Doch was ist die Rolle der sozialen Medien in diesem Spannungsfeld? Prof. Borchardt richtete den Blick dabei auf die Angst der Medienmacher, keine Kontroverse auf Twitter zu verpassen, die allerdings für eine überwiegende Mehrheit der Bevölkerung gar keine oder kaum Relevanz hätten. Der daraus resultierende Überdruss sei eine große Gefahr, denn „wenn die immer gleichen Konflikte, immer breiter ausgetreten werden (…), wenden sich die Menschen von den Medien ab“, so Borchardt. Dem widersprach Welte, da die Presse sehr wohl ein feines Gespür dafür habe, was die Menschen interessiere.

Tekkal warb eindringlich für einen sinnstiftenden Umgang mit sozialen Medien und warnte davor, diese den lauten und radikalen Minderheiten zu überlassen. Gleichzeitig erinnerte sie daran, dass eben nicht alles erlaubt und hinzunehmen sei, sondern – und damit schlug sie den Bogen zum Eingangsstatement von Funke-Aufsichtsrätin Becker – etliche Äußerungen eben strafbewährt und entsprechend zur Anzeige gebracht werden sollten.

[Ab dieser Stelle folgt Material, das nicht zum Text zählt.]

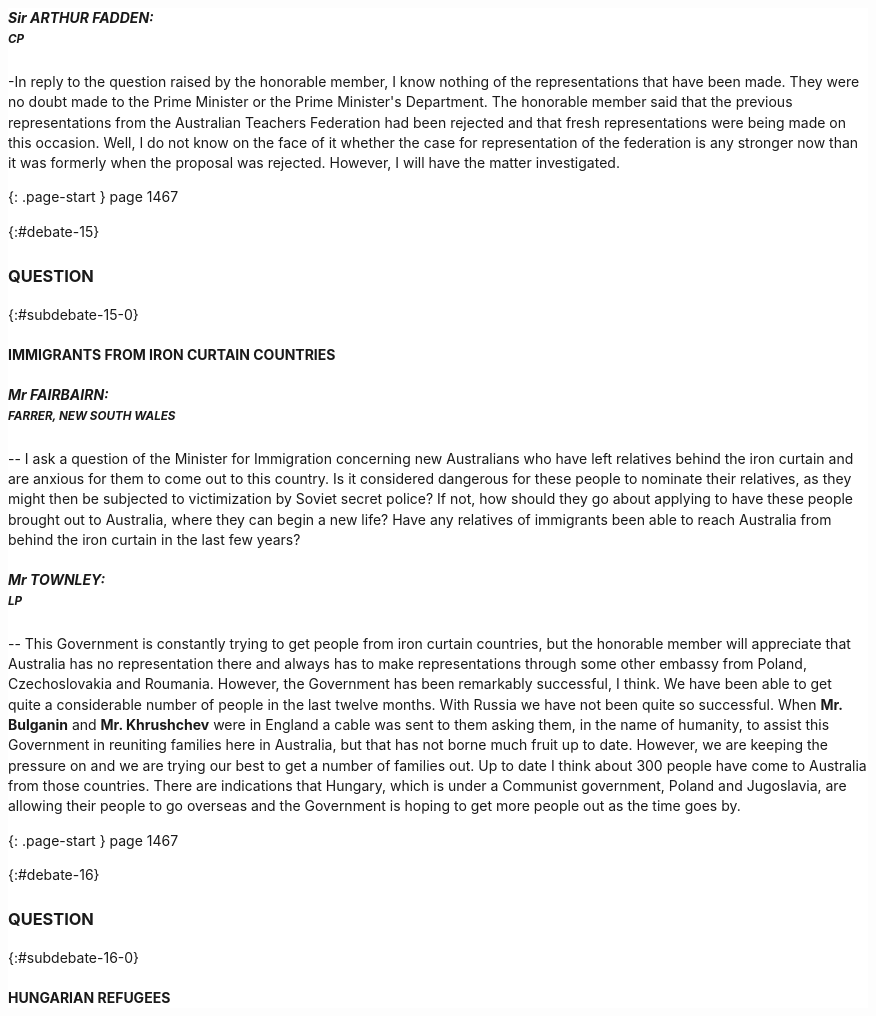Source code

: ##### Sir ARTHUR FADDEN:<br><small class="text-muted">CP</small>

-In reply to the question raised by the honorable member, I know nothing of the representations that have been made. They were no doubt made to the Prime Minister or the Prime Minister's Department. The honorable member said that the previous representations from the Australian Teachers Federation had been rejected and that fresh representations were being made on this occasion. Well, I do not know on the face of it whether the case for representation of the federation is any stronger now than it was formerly when the proposal was rejected. However, I will have the matter investigated. 

{: .page-start }
page 1467

{:#debate-15}
### QUESTION

{:#subdebate-15-0}
#### IMMIGRANTS FROM IRON CURTAIN COUNTRIES

##### Mr FAIRBAIRN:<br><small class="text-muted">FARRER, NEW SOUTH WALES</small>

-- I ask a question of the Minister for Immigration concerning new Australians who have left relatives behind the iron curtain and are anxious for them to come out to this country. Is it considered dangerous for these people to nominate their relatives, as they might then be subjected to victimization by Soviet secret police? If not, how should they go about applying to have these people brought out to Australia, where they can begin a new life? Have any relatives of immigrants been able to reach Australia from behind the iron curtain in the last few years? 

##### Mr TOWNLEY:<br><small class="text-muted">LP</small>

-- This Government is constantly trying to get people from iron curtain countries, but the honorable member will appreciate that Australia has no representation there and always has to make representations through some other embassy from Poland, Czechoslovakia and Roumania. However, the Government has been remarkably successful, I think. We have been able to get quite a considerable number of people in the last twelve months. With Russia we have not been quite so successful. When  **Mr. Bulganin**  and  **Mr. Khrushchev**  were in England a cable was sent to them asking them, in the name of humanity, to assist this Government in reuniting families here in Australia, but that has not borne much fruit up to date. However, we are keeping the pressure on and we are trying our best to get a number of families out. Up to date I think about 300 people have come to Australia from those countries. There are indications that Hungary, which is under a Communist government, Poland and Jugoslavia, are allowing their people to go overseas and the Government is hoping to get more people out as the time goes by. 

{: .page-start }
page 1467

{:#debate-16}
### QUESTION

{:#subdebate-16-0}
#### HUNGARIAN REFUGEES
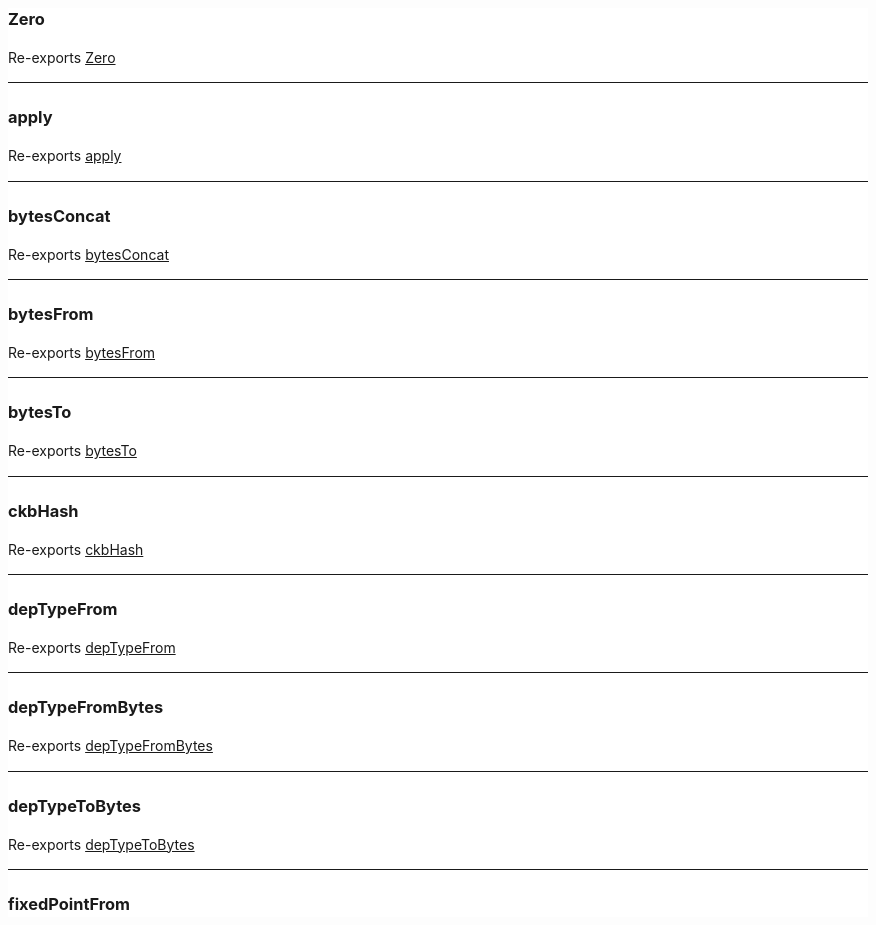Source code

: ### Zero

Re-exports [Zero](fixedPoint.Variable.Zero.md)

***

### apply

Re-exports [apply](utils.Function.apply.md)

***

### bytesConcat

Re-exports [bytesConcat](bytes.Function.bytesConcat.md)

***

### bytesFrom

Re-exports [bytesFrom](bytes.Function.bytesFrom.md)

***

### bytesTo

Re-exports [bytesTo](bytes.Function.bytesTo.md)

***

### ckbHash

Re-exports [ckbHash](hasher.Function.ckbHash.md)

***

### depTypeFrom

Re-exports [depTypeFrom](ckb.transaction.Function.depTypeFrom.md)

***

### depTypeFromBytes

Re-exports [depTypeFromBytes](ckb.transaction.Function.depTypeFromBytes.md)

***

### depTypeToBytes

Re-exports [depTypeToBytes](ckb.transaction.Function.depTypeToBytes.md)

***

### fixedPointFrom
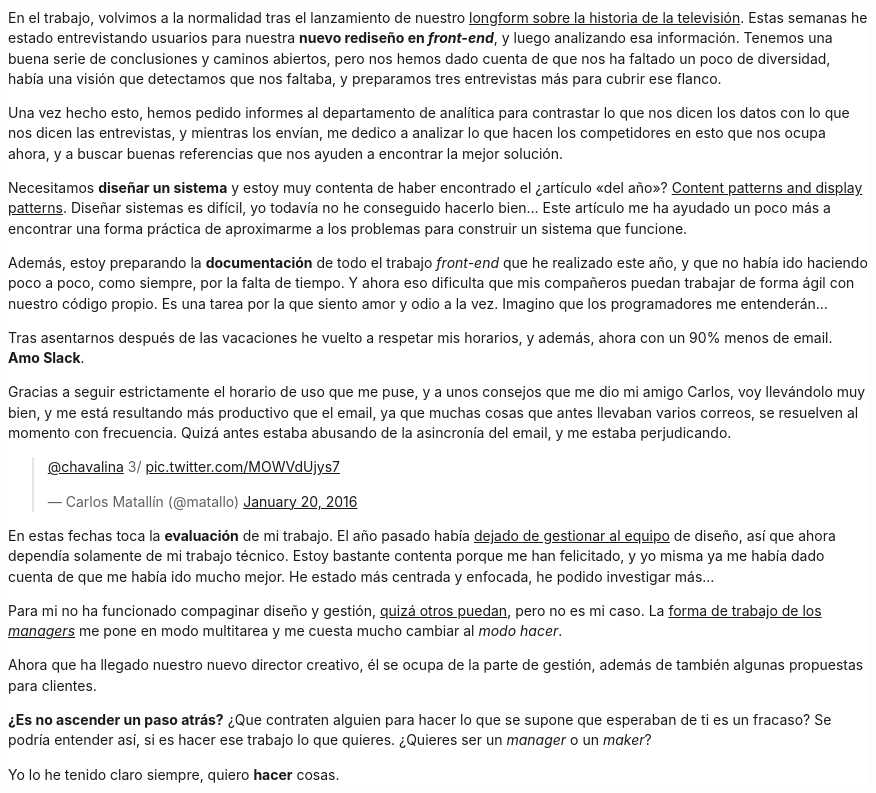 <iframe width="640" height="360" src="https://www.youtube.com/embed/izn6-_ZemZw" frameborder="0" allowfullscreen></iframe>

En el trabajo, volvimos a la normalidad tras el lanzamiento de nuestro [longform sobre la historia de la televisión](http://www.xataka.com/especial/inventando-el-oled-1). Estas semanas he estado entrevistando usuarios para nuestra **nuevo rediseño en _front-end_**, y luego analizando esa información. Tenemos una buena serie de conclusiones y caminos abiertos, pero nos hemos dado cuenta de que nos ha faltado un poco de diversidad, había una visión que detectamos que nos faltaba, y preparamos tres entrevistas más para cubrir ese flanco.

Una vez hecho esto, hemos pedido informes al departamento de analítica para contrastar lo que nos dicen los datos con lo que nos dicen las entrevistas, y mientras los envían, me dedico a analizar lo que hacen los competidores en esto que nos ocupa ahora, y a buscar buenas referencias que nos ayuden a encontrar la mejor solución.

Necesitamos **diseñar un sistema** y estoy muy contenta de haber encontrado el ¿artículo «del año»? [Content patterns and display patterns](http://danielmall.com/articles/content-display-patterns/). Diseñar sistemas es difícil, yo todavía no he conseguido hacerlo bien&#8230; Este artículo me ha ayudado un poco más a encontrar una forma práctica de aproximarme a los problemas para construir un sistema que funcione. 

Además, estoy preparando la **documentación** de todo el trabajo _front-end_ que he realizado este año, y que no había ido haciendo poco a poco, como siempre, por la falta de tiempo. Y ahora eso dificulta que mis compañeros puedan trabajar de forma ágil con nuestro código propio. Es una tarea por la que siento amor y odio a la vez. Imagino que los programadores me entenderán&#8230;

Tras asentarnos después de las vacaciones he vuelto a respetar mis horarios, y además, ahora con un 90% menos de email. **Amo Slack**.

Gracias a seguir estrictamente el horario de uso que me puse, y a unos consejos que me dio mi amigo Carlos, voy llevándolo muy bien, y me está resultando más productivo que el email, ya que muchas cosas que antes llevaban varios correos, se resuelven al momento con frecuencia. Quizá antes estaba abusando de la asincronía del email, y me estaba perjudicando.

<blockquote class="twitter-tweet" data-lang="en"><p lang="und" dir="ltr"><a href="https://twitter.com/chavalina">@chavalina</a> 3/ <a href="https://t.co/MOWVdUjys7">pic.twitter.com/MOWVdUjys7</a></p>&mdash; Carlos Matallín (@matallo) <a href="https://twitter.com/matallo/status/689936104083030016">January 20, 2016</a></blockquote>
<script async src="//platform.twitter.com/widgets.js" charset="utf-8"></script>

En estas fechas toca la **evaluación** de mi trabajo. El año pasado había [dejado de gestionar al equipo](http://www.chavalina.net/2015/02/08/semana-64/) de diseño, así que ahora dependía solamente de mi trabajo técnico. Estoy bastante contenta porque me han felicitado, y yo misma ya me había dado cuenta de que me había ido mucho mejor. He estado más centrada y enfocada, he podido investigar más&#8230;

Para mi no ha funcionado compaginar diseño y gestión, [quizá otros puedan](http://qz.com/549768/can-we-be-both-makers-and-managers/?utm_content=buffer59a0f&utm_medium=social&utm_source=twitter.com&utm_campaign=buffer), pero no es mi caso. La [forma de trabajo de los _managers_](http://www.paulgraham.com/makersschedule.html) me pone en modo multitarea y me cuesta mucho cambiar al _modo hacer_.

Ahora que ha llegado nuestro nuevo director creativo, él se ocupa de la parte de gestión, además de también algunas propuestas para clientes.

**¿Es no ascender un paso atrás?** ¿Que contraten alguien para hacer lo que se supone que esperaban de ti es un fracaso? Se podría entender así, si es hacer ese trabajo lo que quieres. ¿Quieres ser un _manager_ o un _maker_?

Yo lo he tenido claro siempre, quiero **hacer** cosas.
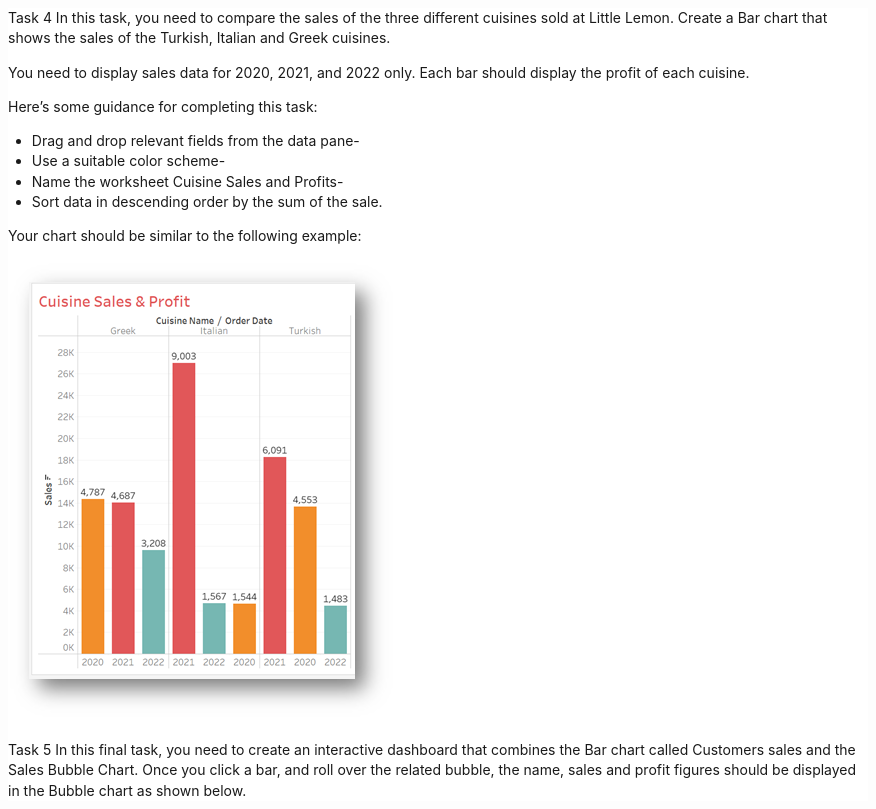 Task 4
In this task, you need to compare the sales of the three different cuisines sold at Little Lemon. Create a Bar chart that shows the sales of the Turkish, Italian and Greek cuisines.

You need to display sales data for 2020, 2021, and 2022 only. Each bar should display the profit of each cuisine. 

Here’s some guidance for completing this task:
- Drag and drop relevant fields from the data pane- 
- Use a suitable color scheme- 
- Name the worksheet Cuisine Sales and Profits- 
- Sort data in descending order by the sum of the sale.

Your chart should be similar to the following example:

![](./week3/5.png)

Task 5
In this final task, you need to create an interactive dashboard that combines the Bar chart called Customers sales and the Sales Bubble Chart. Once you click a bar, and roll over the related bubble, the name, sales and profit figures should be displayed in the Bubble chart as shown below.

Welte: Freie Presse braucht freie Finanzierung

Die Frage nach der Finanzierung der freien Presse war ein weiterer Schwerpunkt des Abends. Hierzu stellte Welte fest, dass die deutsche Verlagslandschaft durch Verlegerfamilien geprägt sei, die aus Überzeugung für die freie Presse stehen. Im Gegensatz zu vielen anderen Ländern, in denen Mäzene (vgl. USA: Jeff Bezos/Washington Post) mit der Nähe zu einem bestimmten Wirtschaftsbereich (vgl. Frankreich: Dassault/Rüstungs- und Luftfahrindustrie) agierten. Das Modell in Deutschland gelte es, für die Zukunft zu erhalten. „Die freie Presse ist ein Zukunftsmodell, solange sie die Chance hat, sich frei zu finanzieren“, so seine Überzeugung. Diese Grundlage sei allerdings durch die Marktmacht der US-Tech-Konzerne bedroht. In diesem Zusammenhang forderte Welte die Umsetzung des Verlegerrechts ein, dass Grundlage für eine faire Bezahlung von Inhalten gewährleiste, die durch Dritte genutzt würden. Kuhle pflichtete Welte dahingehend bei, dass die Diskussion über die Regulierung der sozialen Medien erst am Anfang stünde. Gleichzeitig warnte er davor, die Freiheitsräume zu zerstören, die durch soziale Medien entstanden seien.

Jahrhundertaufgabe Medienkompetenz steigern

Einig war sich die Runde zum Abschluss, dass die Medienkompetenz der Kinder und Jugendlichen gestärkt werden müsse. Welte wies auf die vielfältigen Initiativen des VDZ für die Pressefreiheit und die Leseförderung hin. Für Jahn ist Medienkunde die entscheidende Grundlage zur Orientierung in einer Mediengesellschaft. Prof. Borchardt zeigte sich besorgt über die wachsende Kluft zwischen den Medienkompetenten und denjenigen, die bereits abgehängt seien. Gerade diese Bevölkerungsgruppen müsse für die Themen Presse- und Meinungsfreiheit sensibilisiert sowie den Wert guten Journalismus sensibilisiert werden, um ein Abgleiten ins Radikale zu verhindern, betonte Tekkal.